_GIVEN TASK_: Pull out every line in the data below that contains the string "shape", treating uppercase and lowercase as different.

(Data entries)
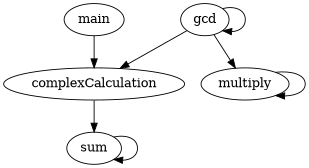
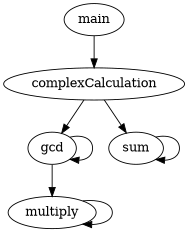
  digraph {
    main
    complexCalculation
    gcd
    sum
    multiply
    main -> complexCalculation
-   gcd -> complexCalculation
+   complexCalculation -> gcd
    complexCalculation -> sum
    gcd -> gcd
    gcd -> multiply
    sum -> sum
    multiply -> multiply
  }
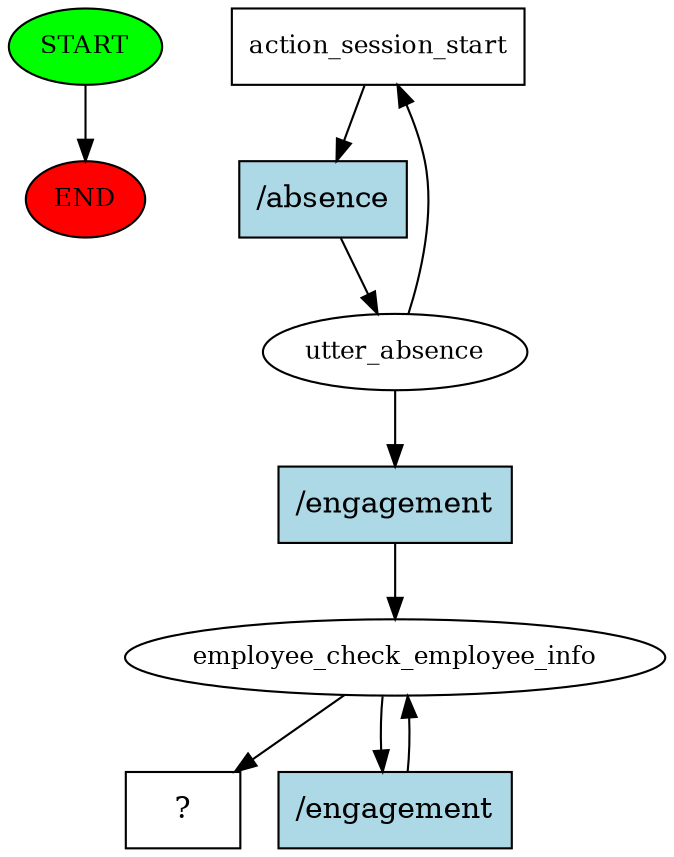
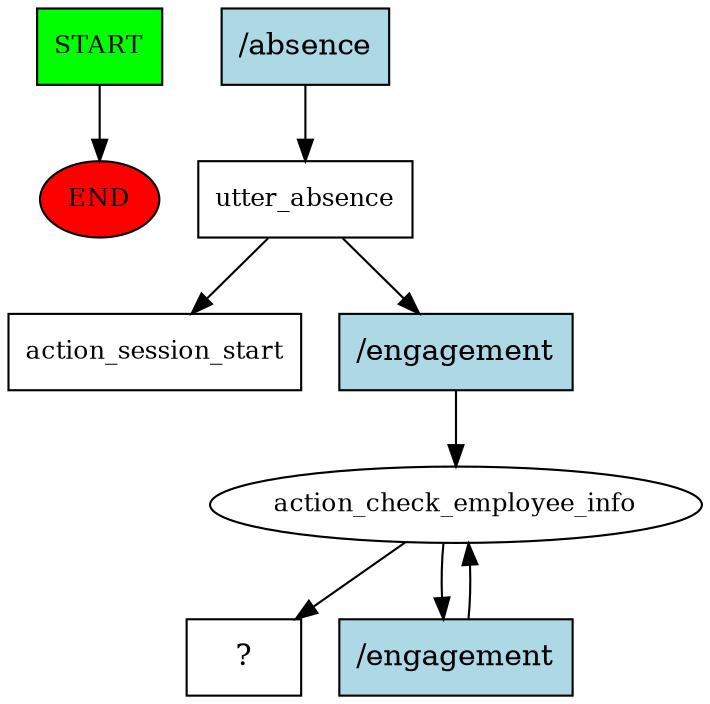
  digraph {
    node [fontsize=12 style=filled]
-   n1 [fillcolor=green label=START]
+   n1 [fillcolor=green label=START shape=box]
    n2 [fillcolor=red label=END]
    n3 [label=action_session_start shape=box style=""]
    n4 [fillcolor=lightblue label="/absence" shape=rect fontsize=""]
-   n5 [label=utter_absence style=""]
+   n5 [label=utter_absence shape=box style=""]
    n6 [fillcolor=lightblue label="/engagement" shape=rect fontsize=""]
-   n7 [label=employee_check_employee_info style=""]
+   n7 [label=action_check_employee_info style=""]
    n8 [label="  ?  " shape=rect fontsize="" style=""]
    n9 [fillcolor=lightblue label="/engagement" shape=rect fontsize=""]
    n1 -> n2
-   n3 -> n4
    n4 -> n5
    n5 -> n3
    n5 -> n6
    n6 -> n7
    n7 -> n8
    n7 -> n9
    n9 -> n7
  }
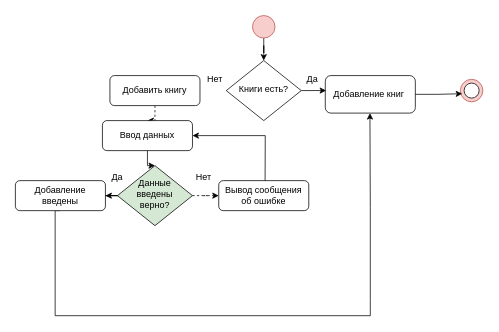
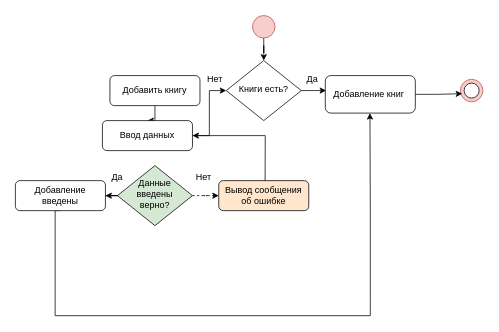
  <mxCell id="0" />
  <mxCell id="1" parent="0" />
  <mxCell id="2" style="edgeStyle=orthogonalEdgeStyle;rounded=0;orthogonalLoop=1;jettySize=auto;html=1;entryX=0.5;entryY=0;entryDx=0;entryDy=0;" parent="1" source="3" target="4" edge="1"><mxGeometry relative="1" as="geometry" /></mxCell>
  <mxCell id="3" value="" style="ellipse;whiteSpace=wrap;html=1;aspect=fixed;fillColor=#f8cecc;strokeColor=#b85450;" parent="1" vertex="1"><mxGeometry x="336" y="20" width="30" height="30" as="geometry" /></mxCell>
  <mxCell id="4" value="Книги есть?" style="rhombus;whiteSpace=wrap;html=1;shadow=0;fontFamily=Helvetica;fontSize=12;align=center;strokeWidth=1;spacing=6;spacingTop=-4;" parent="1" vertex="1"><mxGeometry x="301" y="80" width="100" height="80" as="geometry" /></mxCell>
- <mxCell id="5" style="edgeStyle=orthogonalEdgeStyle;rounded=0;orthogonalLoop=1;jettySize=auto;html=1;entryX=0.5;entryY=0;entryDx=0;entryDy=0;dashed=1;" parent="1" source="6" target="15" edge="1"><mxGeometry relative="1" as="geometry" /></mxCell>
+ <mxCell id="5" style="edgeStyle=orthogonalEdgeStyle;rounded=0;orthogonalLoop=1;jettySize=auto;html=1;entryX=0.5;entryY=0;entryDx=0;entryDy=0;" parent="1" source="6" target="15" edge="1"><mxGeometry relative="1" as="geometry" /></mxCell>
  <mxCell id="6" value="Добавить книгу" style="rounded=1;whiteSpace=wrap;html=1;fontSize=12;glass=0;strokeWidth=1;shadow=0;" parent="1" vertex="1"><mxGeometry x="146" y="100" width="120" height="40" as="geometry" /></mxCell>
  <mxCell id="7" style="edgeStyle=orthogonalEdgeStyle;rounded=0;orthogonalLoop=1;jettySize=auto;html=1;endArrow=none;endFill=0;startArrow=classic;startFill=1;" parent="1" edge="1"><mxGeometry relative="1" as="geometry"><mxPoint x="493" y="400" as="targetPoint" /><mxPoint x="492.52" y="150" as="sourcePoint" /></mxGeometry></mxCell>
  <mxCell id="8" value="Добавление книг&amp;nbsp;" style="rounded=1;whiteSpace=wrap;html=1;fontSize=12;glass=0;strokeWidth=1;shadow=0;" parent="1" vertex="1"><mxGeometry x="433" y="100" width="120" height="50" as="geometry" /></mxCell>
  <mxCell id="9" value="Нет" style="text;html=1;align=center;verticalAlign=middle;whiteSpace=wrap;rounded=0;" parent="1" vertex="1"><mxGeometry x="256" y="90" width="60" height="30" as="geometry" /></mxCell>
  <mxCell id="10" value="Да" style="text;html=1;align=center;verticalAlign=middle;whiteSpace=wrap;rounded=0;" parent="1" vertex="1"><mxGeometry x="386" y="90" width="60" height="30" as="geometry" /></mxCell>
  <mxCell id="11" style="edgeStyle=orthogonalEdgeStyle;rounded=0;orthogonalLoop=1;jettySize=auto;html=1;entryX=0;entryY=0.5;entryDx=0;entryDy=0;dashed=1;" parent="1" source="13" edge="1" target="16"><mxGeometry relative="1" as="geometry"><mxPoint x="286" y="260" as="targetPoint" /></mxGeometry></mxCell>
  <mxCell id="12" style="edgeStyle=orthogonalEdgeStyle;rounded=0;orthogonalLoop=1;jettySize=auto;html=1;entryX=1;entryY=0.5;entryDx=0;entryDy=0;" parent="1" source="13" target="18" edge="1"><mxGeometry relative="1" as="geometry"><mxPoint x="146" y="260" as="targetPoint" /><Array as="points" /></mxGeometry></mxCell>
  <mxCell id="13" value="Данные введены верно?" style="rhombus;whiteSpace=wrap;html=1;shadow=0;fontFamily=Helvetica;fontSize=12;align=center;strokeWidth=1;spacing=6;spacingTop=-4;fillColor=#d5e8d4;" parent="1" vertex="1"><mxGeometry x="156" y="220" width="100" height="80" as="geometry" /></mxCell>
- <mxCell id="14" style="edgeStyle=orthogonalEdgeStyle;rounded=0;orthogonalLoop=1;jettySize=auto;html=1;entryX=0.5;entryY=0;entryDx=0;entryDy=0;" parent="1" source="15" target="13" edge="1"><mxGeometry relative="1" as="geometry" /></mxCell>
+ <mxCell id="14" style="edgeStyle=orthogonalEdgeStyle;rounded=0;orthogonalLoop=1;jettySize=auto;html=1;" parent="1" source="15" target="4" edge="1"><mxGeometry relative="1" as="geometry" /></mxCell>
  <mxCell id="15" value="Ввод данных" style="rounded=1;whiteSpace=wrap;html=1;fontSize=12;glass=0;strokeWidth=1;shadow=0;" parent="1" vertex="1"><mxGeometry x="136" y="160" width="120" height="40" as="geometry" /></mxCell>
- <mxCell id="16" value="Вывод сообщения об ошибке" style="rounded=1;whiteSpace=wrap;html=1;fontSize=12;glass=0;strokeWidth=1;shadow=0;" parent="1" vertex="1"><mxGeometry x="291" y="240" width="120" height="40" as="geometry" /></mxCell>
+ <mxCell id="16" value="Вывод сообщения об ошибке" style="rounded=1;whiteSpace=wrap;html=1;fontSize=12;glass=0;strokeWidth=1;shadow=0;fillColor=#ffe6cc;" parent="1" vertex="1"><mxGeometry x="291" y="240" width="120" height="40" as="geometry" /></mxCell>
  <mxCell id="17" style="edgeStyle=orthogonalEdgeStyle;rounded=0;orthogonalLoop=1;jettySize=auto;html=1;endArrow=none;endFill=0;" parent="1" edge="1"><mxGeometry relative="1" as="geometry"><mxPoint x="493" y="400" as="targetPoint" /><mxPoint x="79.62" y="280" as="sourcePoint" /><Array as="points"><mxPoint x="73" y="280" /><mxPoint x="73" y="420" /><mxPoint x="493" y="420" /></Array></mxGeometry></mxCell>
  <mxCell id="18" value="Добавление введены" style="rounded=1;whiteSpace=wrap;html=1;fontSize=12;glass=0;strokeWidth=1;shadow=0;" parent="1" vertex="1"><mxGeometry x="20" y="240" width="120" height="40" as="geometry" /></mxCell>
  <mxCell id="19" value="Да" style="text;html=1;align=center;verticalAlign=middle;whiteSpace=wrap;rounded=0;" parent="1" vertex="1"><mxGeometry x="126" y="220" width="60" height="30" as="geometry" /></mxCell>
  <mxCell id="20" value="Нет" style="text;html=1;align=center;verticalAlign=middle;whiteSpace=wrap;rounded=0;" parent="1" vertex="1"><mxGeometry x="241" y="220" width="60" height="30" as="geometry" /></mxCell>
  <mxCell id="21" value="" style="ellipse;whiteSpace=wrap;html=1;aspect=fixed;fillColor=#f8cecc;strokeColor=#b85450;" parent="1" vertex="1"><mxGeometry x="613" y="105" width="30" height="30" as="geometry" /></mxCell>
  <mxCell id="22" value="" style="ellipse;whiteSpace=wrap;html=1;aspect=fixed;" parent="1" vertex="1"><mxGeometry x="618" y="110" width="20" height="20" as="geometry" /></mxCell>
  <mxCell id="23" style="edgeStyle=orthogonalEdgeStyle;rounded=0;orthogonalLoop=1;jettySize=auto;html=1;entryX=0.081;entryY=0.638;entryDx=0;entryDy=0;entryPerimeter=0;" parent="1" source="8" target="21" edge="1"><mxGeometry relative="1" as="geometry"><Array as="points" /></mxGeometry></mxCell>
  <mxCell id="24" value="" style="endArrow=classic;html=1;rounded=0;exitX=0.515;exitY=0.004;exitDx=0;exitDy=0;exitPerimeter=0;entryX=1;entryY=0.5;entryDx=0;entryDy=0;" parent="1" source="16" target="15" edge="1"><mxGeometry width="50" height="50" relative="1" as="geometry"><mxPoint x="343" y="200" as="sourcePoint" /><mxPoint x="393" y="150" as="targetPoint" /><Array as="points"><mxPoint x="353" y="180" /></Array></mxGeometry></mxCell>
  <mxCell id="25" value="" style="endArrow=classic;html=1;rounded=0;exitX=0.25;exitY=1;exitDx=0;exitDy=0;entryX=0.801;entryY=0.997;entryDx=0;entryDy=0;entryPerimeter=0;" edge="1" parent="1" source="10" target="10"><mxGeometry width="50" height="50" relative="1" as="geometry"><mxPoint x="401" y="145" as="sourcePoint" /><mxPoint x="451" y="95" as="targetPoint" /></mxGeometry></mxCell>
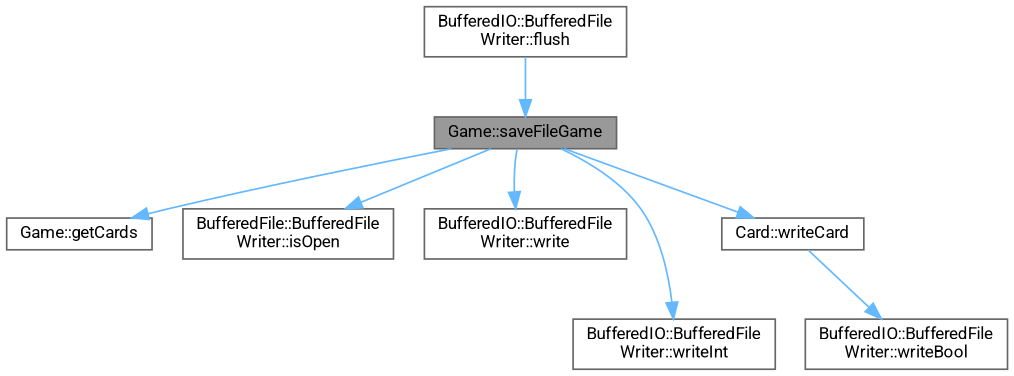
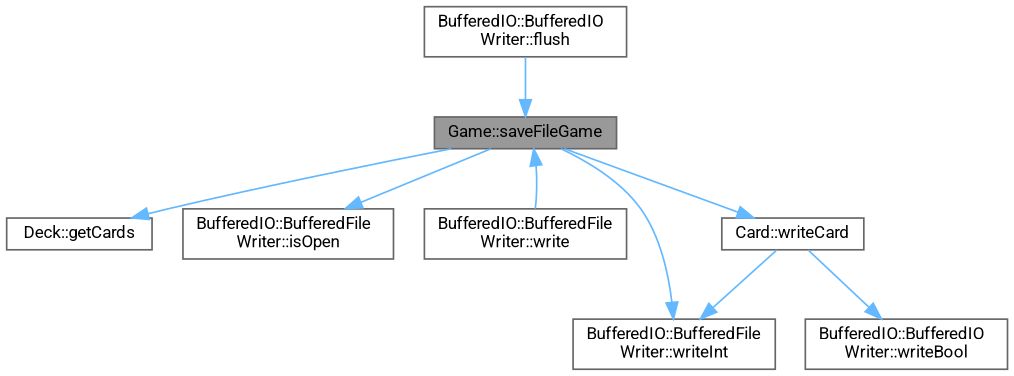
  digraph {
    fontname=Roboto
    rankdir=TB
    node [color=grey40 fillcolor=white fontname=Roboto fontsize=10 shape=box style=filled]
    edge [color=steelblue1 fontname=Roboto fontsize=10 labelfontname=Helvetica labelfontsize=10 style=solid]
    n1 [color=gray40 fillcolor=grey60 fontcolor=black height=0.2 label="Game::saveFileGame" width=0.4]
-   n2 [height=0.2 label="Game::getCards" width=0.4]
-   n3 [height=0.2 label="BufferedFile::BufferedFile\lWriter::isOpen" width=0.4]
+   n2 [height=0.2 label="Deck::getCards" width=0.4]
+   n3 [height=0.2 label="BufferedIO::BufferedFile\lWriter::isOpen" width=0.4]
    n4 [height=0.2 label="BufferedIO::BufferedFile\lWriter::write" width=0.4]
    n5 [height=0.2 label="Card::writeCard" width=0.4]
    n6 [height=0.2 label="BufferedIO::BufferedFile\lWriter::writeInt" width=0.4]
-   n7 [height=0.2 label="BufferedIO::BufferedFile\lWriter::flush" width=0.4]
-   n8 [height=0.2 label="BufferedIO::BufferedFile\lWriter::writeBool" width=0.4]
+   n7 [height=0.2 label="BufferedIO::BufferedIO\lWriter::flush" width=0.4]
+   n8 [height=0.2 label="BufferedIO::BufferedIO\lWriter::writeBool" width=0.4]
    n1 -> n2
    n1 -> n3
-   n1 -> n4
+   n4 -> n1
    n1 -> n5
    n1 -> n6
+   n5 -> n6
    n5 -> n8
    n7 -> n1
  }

_SOLUTION TO THIS EXERCISE_:
+   n1 [fillcolor=green label=START shape=box]
    n3 [label=action_session_start shape=box style=""]
    n4 [fillcolor=lightblue label="/absence" shape=rect fontsize=""]
+   n5 [label=utter_absence shape=box style=""]
    n6 [fillcolor=lightblue label="/engagement" shape=rect fontsize=""]
    n8 [label="  ?  " shape=rect fontsize="" style=""]
    n9 [fillcolor=lightblue label="/engagement" shape=rect fontsize=""]
    node [color=grey40 fillcolor=white fontname=Roboto fontsize=10 shape=box style=filled]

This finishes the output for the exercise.